The reader can confirm that there was good mixing of the MCMC chain, with convergence for each parameter (t1, etc.). The LSMEANS statement also allows one to obtain the posterior distribution of the means (on the log scale) (Fig. 9). On can also see box plots for these posteriors (plotted in a horizontal manner) underneath the density plots (based on 10000 samples, the default). The scale is about the same for all three graphs, so one can easily see the different magnitudes of the means for the different treatments. The means of the posteriors and the credible intervals are displayed in Table 3.


Figure 9. Posterior distributions of ln(m1), ln(m2), and ln(m3) for case study 5. Click to enlarge.



Table 3. The means of the posteriors and their corresponding 95% credible intervals (analogous
to a confidence interval with frequentist analysis) for parameters in case study #5. Click to enlarge.

As explained above, “Estimate” is the mean of the posterior distribution (log scale). The limits of the 95% credible interval (Lower HPD and Upper HPD) are given in the last two columns. Again, the diff option allows one to also obtain posterior distribution graphs for the differences of pairs of means (on a log scale) (Fig. 10).


Figure 10. Posterior distributions of differences of means on log scale (e.g., ln(m1) – ln(m2), etc.),
together with Box plots (drawn horizontally) of the posteriors. Click to enlarge.

One can see that the posterior distributions of the differences mostly do not cover 0. This indicates that there are differences among the treatment effects. The greatest coverage of 0 by a posterior distribution was for the last pair of means (control versus fungal tea), although most of the posterior consisted of positive values. A table of summary statistics for the posteriors of the differences is also given in the output (Table 4).

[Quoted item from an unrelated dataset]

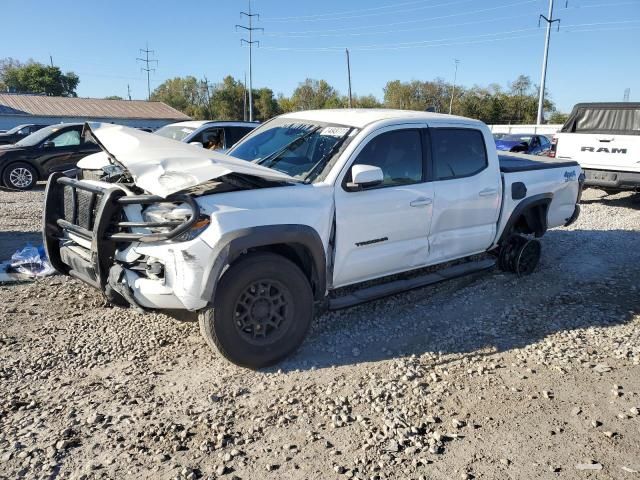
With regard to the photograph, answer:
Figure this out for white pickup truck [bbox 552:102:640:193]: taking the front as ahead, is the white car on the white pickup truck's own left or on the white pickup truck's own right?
on the white pickup truck's own left

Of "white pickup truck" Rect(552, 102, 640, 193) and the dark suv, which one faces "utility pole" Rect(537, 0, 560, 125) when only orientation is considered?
the white pickup truck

Table 4. Summary statistics for the posteriors of the differences of case study #5. Click to enlarge.

The “Estimate” in this table is the mean of the posterior distribution for the difference of two treatments. One can see that all of the 95% credible intervals for the differences do not include 0, evidence that the treatments are different from each other.

Suggested exercises:

(a) Readers can obtain the posterior distribution of the means on the original lesion-count scale instead of on the link (log) scale. The model for a Poisson distribution should usually be fitted on a log scale, but one can obtain the posterior of the inverse link (i.e., lesion counts directly, exp[ln(mj)] = mj) by adding the ilink option to the LSMEANS statement:

lsmeans trt / cl diff  ilink plots=all;

The posterior graphs and means table are for m1, etc., rather than for ln(m1), etc. Readers should note that the posteriors of the mean differences are still given only on the link scale. This is because the inverse link of the differences of logs does not have a direct distributional interpretation.

(b) Using the methods described previously, readers should explore the effects of an informative prior distribution on the control treatment. Suppose that previous experiments showed that ln(mcontrol) [=ln(m2) in this study] was 5.3, and that one was 95% confident that the log mean was between 5.0 and 5.6. Use the prior parameter file and previous code to fit the model. How do the results change for the means and for the mean differences?

(c) Record the DIC from the model fit. Then run GENMOD without the treatment factor, but with an intercept: model lesions = / dist=poisson  link=log;. Record this DIC. What is the difference in DIC for the two model fits? A large difference would indicate that treatment has an overall effect on lesion counts.